The Garden at Everton House
Pen ink and pencil on tracing paper, 4250mm (l) X 2200mm (h).
A creative response to the art installations and the artist-initiated and public engagement programs of/around the Singapore Art Museum’s Port/raits of Tanjong Pagar, at the closure of the public art trail, by Wong Zihao and Liu Diancong, March 2025.
The SAM’s Everyday Museum hosted a special showcase to commemorate two years of exploration, dialogue, and reflections, and Superlative Futures was asked to respond and map the conceptual themes that had emerged from the art trail.

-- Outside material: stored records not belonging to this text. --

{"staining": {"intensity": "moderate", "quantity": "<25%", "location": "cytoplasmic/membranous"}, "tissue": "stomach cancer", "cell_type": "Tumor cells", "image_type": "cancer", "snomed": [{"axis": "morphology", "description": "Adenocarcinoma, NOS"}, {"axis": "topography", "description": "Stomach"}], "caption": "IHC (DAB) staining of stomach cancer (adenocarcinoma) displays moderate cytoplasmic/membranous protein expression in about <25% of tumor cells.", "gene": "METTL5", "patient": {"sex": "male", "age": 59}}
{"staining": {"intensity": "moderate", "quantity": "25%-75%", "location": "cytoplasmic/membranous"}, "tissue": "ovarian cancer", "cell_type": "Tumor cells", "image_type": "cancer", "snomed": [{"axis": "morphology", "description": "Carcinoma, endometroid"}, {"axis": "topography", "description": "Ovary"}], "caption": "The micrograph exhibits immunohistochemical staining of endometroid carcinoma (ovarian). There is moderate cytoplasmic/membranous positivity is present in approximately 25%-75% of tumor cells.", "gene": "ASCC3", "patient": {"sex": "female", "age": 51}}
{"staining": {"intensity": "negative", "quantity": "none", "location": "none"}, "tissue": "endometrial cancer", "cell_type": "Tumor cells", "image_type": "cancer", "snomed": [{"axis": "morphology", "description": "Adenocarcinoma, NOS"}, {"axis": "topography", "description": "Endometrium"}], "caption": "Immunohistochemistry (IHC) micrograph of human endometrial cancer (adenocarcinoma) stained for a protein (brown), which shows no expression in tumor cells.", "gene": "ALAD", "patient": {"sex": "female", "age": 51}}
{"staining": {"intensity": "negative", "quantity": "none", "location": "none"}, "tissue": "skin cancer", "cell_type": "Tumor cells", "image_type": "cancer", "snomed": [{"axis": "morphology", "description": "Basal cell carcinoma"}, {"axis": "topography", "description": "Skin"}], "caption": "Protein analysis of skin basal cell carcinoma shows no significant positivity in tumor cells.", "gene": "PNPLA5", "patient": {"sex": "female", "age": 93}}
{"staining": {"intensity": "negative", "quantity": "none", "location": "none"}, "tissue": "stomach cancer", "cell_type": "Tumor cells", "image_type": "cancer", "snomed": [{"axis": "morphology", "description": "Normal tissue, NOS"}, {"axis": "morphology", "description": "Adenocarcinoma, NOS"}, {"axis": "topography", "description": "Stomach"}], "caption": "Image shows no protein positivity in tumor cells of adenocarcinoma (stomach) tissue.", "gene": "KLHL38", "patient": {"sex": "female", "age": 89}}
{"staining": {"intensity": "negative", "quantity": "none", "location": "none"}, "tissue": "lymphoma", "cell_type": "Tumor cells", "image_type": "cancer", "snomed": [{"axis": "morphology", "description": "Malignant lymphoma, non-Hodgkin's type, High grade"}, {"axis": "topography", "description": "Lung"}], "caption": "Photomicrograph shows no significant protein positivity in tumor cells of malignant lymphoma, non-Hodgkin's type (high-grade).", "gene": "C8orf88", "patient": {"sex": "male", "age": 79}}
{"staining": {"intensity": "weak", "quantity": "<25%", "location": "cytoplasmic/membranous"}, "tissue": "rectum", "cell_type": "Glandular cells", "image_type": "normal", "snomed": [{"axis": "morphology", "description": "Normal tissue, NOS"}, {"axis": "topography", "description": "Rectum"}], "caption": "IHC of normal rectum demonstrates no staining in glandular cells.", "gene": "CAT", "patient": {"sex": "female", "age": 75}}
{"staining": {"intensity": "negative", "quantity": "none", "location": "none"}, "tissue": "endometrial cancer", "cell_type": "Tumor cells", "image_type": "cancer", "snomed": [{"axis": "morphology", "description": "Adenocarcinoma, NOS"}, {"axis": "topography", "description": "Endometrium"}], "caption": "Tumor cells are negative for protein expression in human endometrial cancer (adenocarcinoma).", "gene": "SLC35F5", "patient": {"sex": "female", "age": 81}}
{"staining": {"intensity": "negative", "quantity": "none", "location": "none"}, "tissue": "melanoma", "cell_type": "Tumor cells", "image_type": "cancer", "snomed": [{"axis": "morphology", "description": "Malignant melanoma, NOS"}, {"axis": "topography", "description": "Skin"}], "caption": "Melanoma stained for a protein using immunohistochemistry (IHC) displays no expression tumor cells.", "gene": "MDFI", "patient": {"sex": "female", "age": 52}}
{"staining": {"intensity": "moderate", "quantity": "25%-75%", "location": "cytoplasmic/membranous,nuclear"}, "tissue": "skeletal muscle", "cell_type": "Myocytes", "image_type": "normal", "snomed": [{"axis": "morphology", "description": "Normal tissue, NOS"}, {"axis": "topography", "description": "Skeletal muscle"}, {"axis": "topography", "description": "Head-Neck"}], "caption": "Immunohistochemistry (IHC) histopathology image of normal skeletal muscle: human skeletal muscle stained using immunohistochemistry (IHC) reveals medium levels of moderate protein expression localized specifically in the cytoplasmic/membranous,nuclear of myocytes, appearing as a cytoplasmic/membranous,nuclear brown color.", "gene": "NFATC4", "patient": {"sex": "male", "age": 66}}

What connects nutmegs, nature walks, ports, estate chickens, psychogeography, island views, caricature figures, tree (or plant or animal) spotting, map drawing, and slowing down? In The Garden at Everton House, Zihao Wong and Diancong Liu (of Superlative Futures), converse with the data “port/al” of the internet—a virtual “port”’ connecting knowledges across space and time—about the art installations and the artist-initiated and public engagement programs of, and around, the Everyday Museum’s Port/raits of Tanjong Pagar. The artwork takes the form of a conversational map interweaving multiple dialogues that Wong and Liu imagine having with the artists, collectives, and program collaborators, of the art trail—at its closing.
Conceptualized in 3 drawing “chapters”, the conversational map begins with the deceitful nutmeg, and eventually wayfinding (in rather unexpected ways) across a meandering landscape of what seem like unrelated prompts to locate the long-lost Everton House, and its spice garden. The first chapter expands a geographical portrait of the nutmeg landscape as part of wider port histories in 19th century Singapore; the next chapter follows on by assembling a semi-fictional yet semi-factual portrait of one resident: a spice merchant who lived near the Tanjong Pagar Port in the 1820s-50s. The third chapter unravels a speculative portrait of the residence—the elusive and long-demolished Everton House, charting the house’s spice garden and its relationship to the surrounding pre-harbourside landscape.
The conversational map eventually brings us to the tidal mangroves, a mangled landscape where forest and sea, and human and more-than human worlds come together as nature-culture entanglements. Like the port where people, materials, goods, cultures, ideas, plants, and animals, converge and diverge, we arrive at the mangrove—these liminal margins of perpetual transition and exchange where imagination happens. The authors of this work wonder aloud the close proximities between ports and mangroves, and the knowledge excesses that their maps construct for the landscape.